Meteor in the Madhouse
Reviewed by Roger Gathman, Fri., April 20, 2001
Meteor in the Madhouseby Leon Forrest
TriQuarterly Books, 254 pp., $26.95
When Ahab went down on his "all-destroying but unconquering whale," an ironically self-consuming allegory was born -- for didn't Melville's own career as a writer go down, in the publishing world, after Moby Dick sank without a bubble? There's a daemonic strain in American literature, a fate doled out to unzeitgemässige talents, to use Nietzsche's untranslatable phrase: un-hip hipness, uncontemporary contemporaries. Melville and William Gaddis are two well-known examples. Less known is the late Leon Forrest.
Leon Forrest's Divine Days is perhaps the black planet George Clinton was forecasting, but its collision with Earth has yet to be recorded on the seismographs. Something in the book requires a slo-mo reader response. This is a serious joke it will take the next couple of generations to get. The novel is set over the course of a week in Chicago at that very rich historic moment, in 1966, when the Civil Rights movement was shifting into the Black Power movement. King was losing his iconic authority to the martyred Malcolm X, and Joubert Jones -- the narrator of Divine Days -- was finally out of the army, into which he had been drafted. For 1,135 pages, Joubert weaves into and out of barbershops, newspaper offices, his apartment house (stocked with Afro-centric eccentrics, students, and the autodidactic intellectuals he labels "Deep Brown Study Eggheads") listening to stories, political arguments and gossip, and playing the dozens. To shorthand a complex story, Joubert is a black Stephen Daedelus, and Chicago is his Dublin.
For his pains, Forrest was greeted with some praise from the usual suspects -- the honorable Stanley Crouch, the ever-commending Henry Louis Gates -- and general oblivion. Forrest's posthumous Meteor in the Madhouse is a continuation of his hocused opus, but comes in at a much more manageable 254 pages.
The book puts finis to Joubert's story. He is now a successful playwright and a tenured professor (just as Forrest was, at Northwestern). Coming home from a creative writing conference on a bus, Jones phases into memories that run through the four novellas in the book. In particular, he remembers the day in November, 1972, when he appeared on TV, having talked his friend Marvella, who is going beserk with a gun, into surrendering to the police. That same day, Joubert was persuaded to visit his shadow side and cousin, Leonard Foster, who is temporarily residing in an Illinois nuthouse, by Joubert's girlfriend, Shirley Polyneices. Joubert has a galling effect upon Foster -- where Joubert is happy to spread ironizing jive over a situation, Foster is a man who shrivels up without some Absolut at his back. We then switch to Joubert's days at the Avon, the hotel near the University of Chicago where Joubert moved at the end of Divine Days. The long section, "All Floundering Oratorio of Souls," tells the story of one of these eggheads, Shep Bottomly, a black Marxist of rigid character and many proofs, clipped out of many newspapers, of the coming collapse of the capitalist world order. His world-view of universal exploitation stops at his own door, however -- he is seemingly unaware that he is wringing surplus value out of his girlfriends, upon whom he unloads his harangues and his dirty laundry.
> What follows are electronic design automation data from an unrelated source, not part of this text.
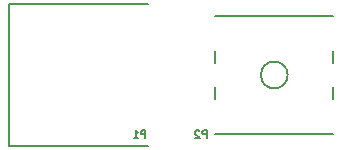
<source format=gbo>
G04 #@! TF.FileFunction,Legend,Bot*
%FSLAX46Y46*%
G04 Gerber Fmt 4.6, Leading zero omitted, Abs format (unit mm)*
G04 Created by KiCad (PCBNEW 0.201411101246+5259~19~ubuntu14.04.1-product) date mar 18 nov 2014 21:31:49 CET*
%MOMM*%
G01*
G04 APERTURE LIST*
%ADD10C,0.020000*%
%ADD11C,0.150000*%
%ADD12C,0.130000*%
G04 APERTURE END LIST*
D10*
D11*
X136017000Y-187864000D02*
X147767000Y-187864000D01*
X147767000Y-175864000D02*
X136017000Y-175864000D01*
X136017000Y-175864000D02*
X136017000Y-187864000D01*
X153470600Y-183889400D02*
X153470600Y-182889400D01*
X153470600Y-180889400D02*
X153470600Y-179889400D01*
X163470600Y-180889400D02*
X163470600Y-179889400D01*
X163470600Y-183889400D02*
X163470600Y-182889400D01*
X153470600Y-176889400D02*
X163470600Y-176889400D01*
X163470600Y-186889400D02*
X153470600Y-186889400D01*
X159601971Y-181889400D02*
G75*
G03X159601971Y-181889400I-1131371J0D01*
G01*
D12*
X147545762Y-187238048D02*
X147545762Y-186588048D01*
X147298143Y-186588048D01*
X147236238Y-186619000D01*
X147205286Y-186649952D01*
X147174334Y-186711857D01*
X147174334Y-186804714D01*
X147205286Y-186866619D01*
X147236238Y-186897571D01*
X147298143Y-186928524D01*
X147545762Y-186928524D01*
X146555286Y-187238048D02*
X146926714Y-187238048D01*
X146741000Y-187238048D02*
X146741000Y-186588048D01*
X146802905Y-186680905D01*
X146864810Y-186742810D01*
X146926714Y-186773762D01*
X152752762Y-187238048D02*
X152752762Y-186588048D01*
X152505143Y-186588048D01*
X152443238Y-186619000D01*
X152412286Y-186649952D01*
X152381334Y-186711857D01*
X152381334Y-186804714D01*
X152412286Y-186866619D01*
X152443238Y-186897571D01*
X152505143Y-186928524D01*
X152752762Y-186928524D01*
X152133714Y-186649952D02*
X152102762Y-186619000D01*
X152040857Y-186588048D01*
X151886095Y-186588048D01*
X151824191Y-186619000D01*
X151793238Y-186649952D01*
X151762286Y-186711857D01*
X151762286Y-186773762D01*
X151793238Y-186866619D01*
X152164667Y-187238048D01*
X151762286Y-187238048D01*
M02*

</source>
To appreciate this book, it helps if you know something about Forrest's life. Forrest was a Chicagoan, a onetime editor of Muhammed Speaks. Forrest was not himself a Moslim or Muslim -- but he was privileged to witness one of those magical moments when deep structure, that fabulous theoretical construct, emerges like the monster from the Black Lagoon into historic actuality. That's how he viewed the dialectical push 'n' pull between Elijah Mohammed and his spiritual son and final foe, Malcolm X. For Forrest, Elijah Mohammed was the superior player, his life a repository of all the moves, from Uncle Remus' tar baby to Motown con, and the allegorical inversion of America's racial hierarchy which he invented and mythologized (the Black Muslim story is that the White Man was invented in the devil's laboratory in a sort of parody and assimilation of a grade-B sci-fi flick).
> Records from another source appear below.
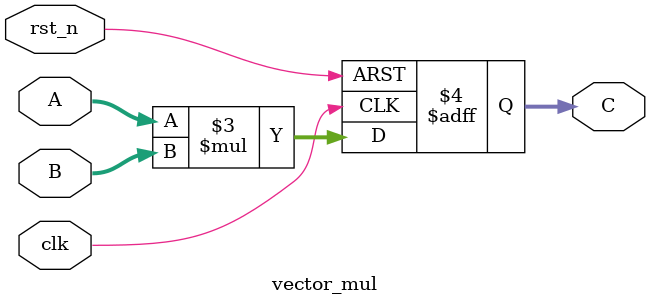
<source format=sv>
module vector_mul(
  input clk,
  input rst_n,
  input [31:0] A,
  input [31:0] B,
  output [31:0] C
  );

  always @ (posedge clk or negedge rst_n) begin
    if(!rst_n)begin
      C <= 32'h0;
    end else begin
      C <= A * B;
    end
    end


endmodule

</source>
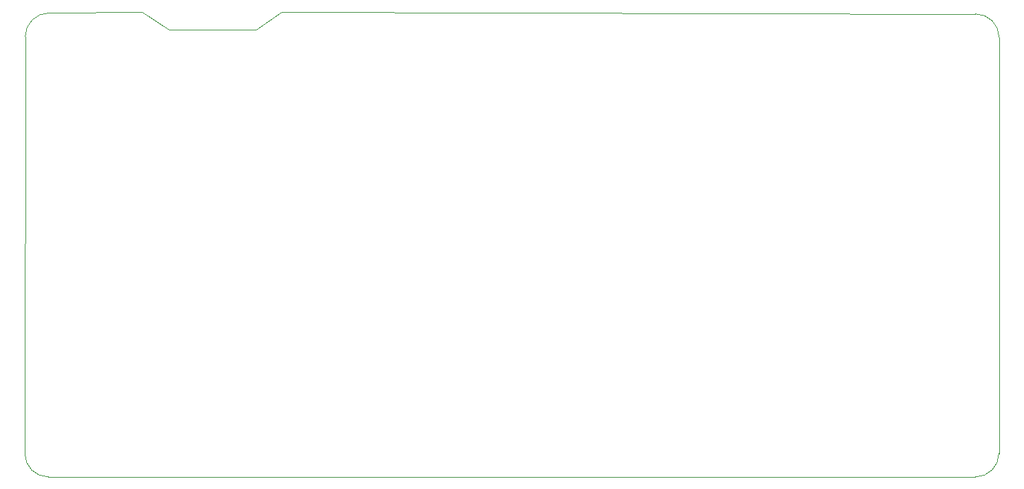
<source format=gbr>
%TF.GenerationSoftware,KiCad,Pcbnew,7.0.5-0*%
%TF.CreationDate,2023-11-25T09:03:29+00:00*%
%TF.ProjectId,PicoWDebugger,5069636f-5744-4656-9275-676765722e6b,rev?*%
%TF.SameCoordinates,Original*%
%TF.FileFunction,Profile,NP*%
%FSLAX46Y46*%
G04 Gerber Fmt 4.6, Leading zero omitted, Abs format (unit mm)*
G04 Created by KiCad (PCBNEW 7.0.5-0) date 2023-11-25 09:03:29*
%MOMM*%
%LPD*%
G01*
G04 APERTURE LIST*
%TA.AperFunction,Profile*%
%ADD10C,0.100000*%
%TD*%
G04 APERTURE END LIST*
D10*
X47172577Y-121952423D02*
G75*
G03*
X49997577Y-124777423I2825023J23D01*
G01*
X50047577Y-69197577D02*
G75*
G03*
X47222577Y-72022577I23J-2825023D01*
G01*
X61250000Y-69075000D02*
X50047577Y-69197577D01*
X49997577Y-124777423D02*
X160977423Y-124777423D01*
X159650000Y-69300000D02*
X77900000Y-69075000D01*
X77900000Y-69075000D02*
X74875000Y-71150000D01*
X64400000Y-71150000D02*
X74875000Y-71150000D01*
X163825000Y-72125000D02*
G75*
G03*
X161000000Y-69300000I-2825000J0D01*
G01*
X64400000Y-71150000D02*
X61250000Y-69075000D01*
X160977423Y-124777423D02*
G75*
G03*
X163802423Y-121952423I-23J2825023D01*
G01*
X159650000Y-69300000D02*
X161000000Y-69300000D01*
X47222577Y-72022577D02*
X47172577Y-121952423D01*
X163802423Y-121952423D02*
X163825000Y-72125000D01*
M02*

</source>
The tug between ruse and resistance, in Meteor in the Madhouse, is on one level the gripe between Joubert Jones and Leon Foster. But Forrest's textual playhouse shouldn't be tied to the "one-trope-fits-all" school of interpretation. He loves to make narrative move in any direction -- side to side, backward, forward, in jumps and lumps, by the vagaries of associations discovered in the language, the way word and fact will crash, with a consequent mutual leaving of scars. One of the characters in Meteor writes a book about Joubert's tragic aunt, Lucasta Jones, in which with pen and ink sketches, "he attempted to arrest the motions of Lucasta Jones, from the flight of dance to the printed page." Forrest's prose aspires to the condition of dance, and often achieves that magical thing, the tight balance between inspiration and misstep.